If those two conditions aren't enforced nationwide, then the new FCC head is full of shit, and the current telcos will have near free reign to do whatever they want in their monopoly markets (at least 30% of the US, last I heard).
Irony: Agile development has too much intertia to be abandoned now.
You could certainly achieve net neutrality without regulating it. It's fairly simple, and many other countries have done it, by making sure that there is competition in the internet service provider space, and breaking up the monopoly/duopoly structure.

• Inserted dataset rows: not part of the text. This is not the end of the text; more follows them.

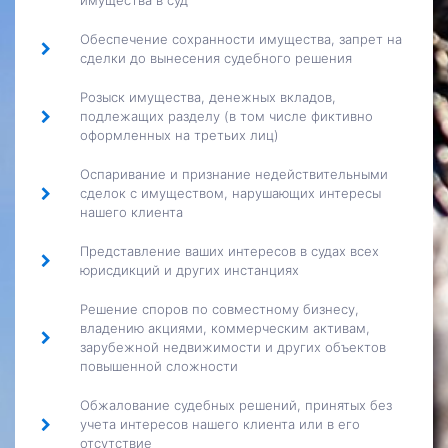
имущества в суд
Обеспечение сохранности имущества, запрет на
сделки до вынесения судебного решения
Розыск имущества, денежных вкладов,
подлежащих разделу (в том числе фиктивно
оформленных на третьих лиц)
Оспаривание и признание недействительными
сделок с имуществом, нарушающих интересы
нашего клиента
Представление ваших интересов в судах всех
юрисдикций и других инстанциях
Решение споров по совместному бизнесу,
владению акциями, коммерческим активам,
зарубежной недвижимости и других объектов
повышенной сложности
Обжалование судебных решений, принятых без
учета интересов нашего клиента или в его
отсутствие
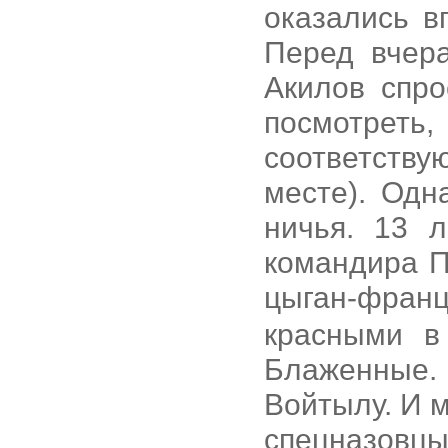
оказались в
Перед вчер
Акилов спро
посмотрет
соответств
месте). Одн
ничья. 13 
командира П
цыган-фран
красными в
Блаженные.
Войтылу. И 
спецназов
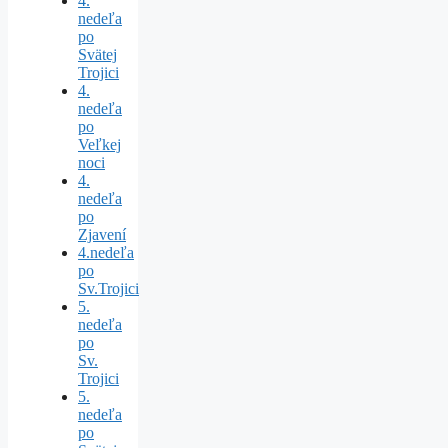
4.
nedeľa
po
Svätej
Trojici
4.
nedeľa
po
Veľkej
noci
4.
nedeľa
po
Zjavení
4.nedeľa
po
Sv.Trojici
5.
nedeľa
po
Sv.
Trojici
5.
nedeľa
po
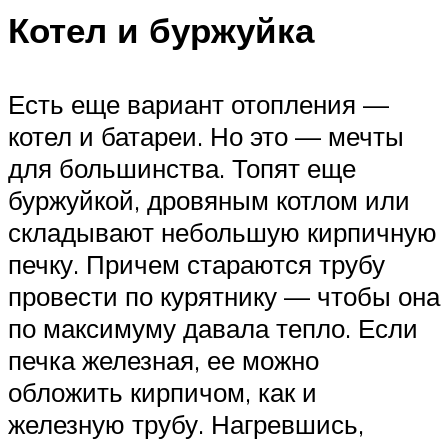
Котел и буржуйка
Есть еще вариант отопления —
котел и батареи. Но это — мечты
для большинства. Топят еще
буржуйкой, дровяным котлом или
складывают небольшую кирпичную
печку. Причем стараются трубу
провести по курятнику — чтобы она
по максимуму давала тепло. Если
печка железная, ее можно
обложить кирпичом, как и
железную трубу. Нагревшись,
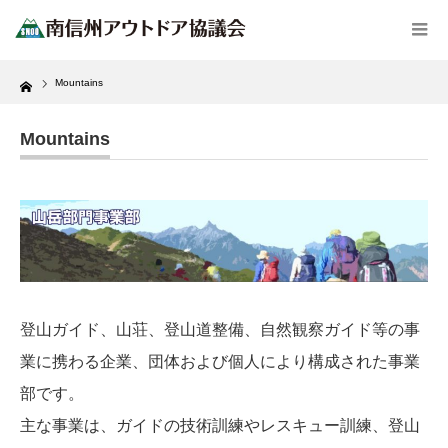
Home
Mountains
Mountains
登山ガイド、山荘、登山道整備、自然観察ガイド等の事
業に携わる企業、団体および個人により構成された事業
部です。
主な事業は、ガイドの技術訓練やレスキュー訓練、登山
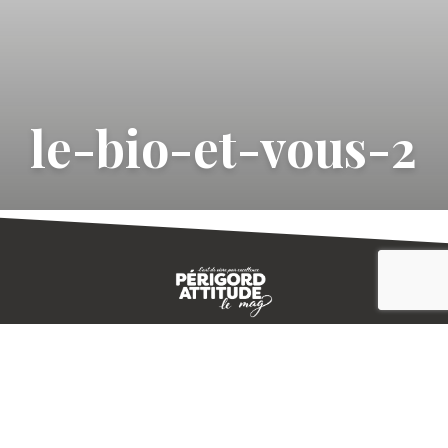
le-bio-et-vous-2
CONTACT
E-MAGAZINE
PLAN DU SITE
-->
A PROPOS
MENTIONS LÉGALES
© IVBD
AGENCE KALI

And yet, the self-proclaimed champions of the free market haven't done jack squat to try to put that into effect, and are instead happy to proclaim that the status quo of third-world internet service and bloated profits from rent-seeking monopolists is the "free market" at work, and needs to be defended against those evil leftists. In short, denying that there's any problem at all, instead of offering up alternate/better solutions.
The Democrats are not, and never have been, the "champions of the free market" as you describe. They've been the ones in power for the last 8 years, and have done nothing to improve any of our infrastructure. Capital buildout for the last 2 years or so (since the Title II rule) has been less than the buildout before the rule.
Here's a good quote, something you can find if you bother to try:
Pai’s first big crusade as commissioner has been addressing what the “digital divide,” or the discrepancy between areas with abundant broadband and those without it. On Tuesday, he announced the formation of a new committee that will give advice on how to expand fast internet to more areas, and develop a general set of policies that communities can use to purportedly make deployment easier. Who exactly will be on that committee is yet to be determined. Pai laid out a wider plan for this initiative in September, where he mentioned creating tax incentives, reducing “unfair and unreasonable fees,” and adopting more “shot clocks” to encourage ISPs to build out sooner.
So it seems like the Democrats failed to do anything to help us build out the internet and, in fact, slowed it down a little.
The Republicans plan to address the actual issues, without resorting to socialism.
Or terrorism, which is what they're doing now.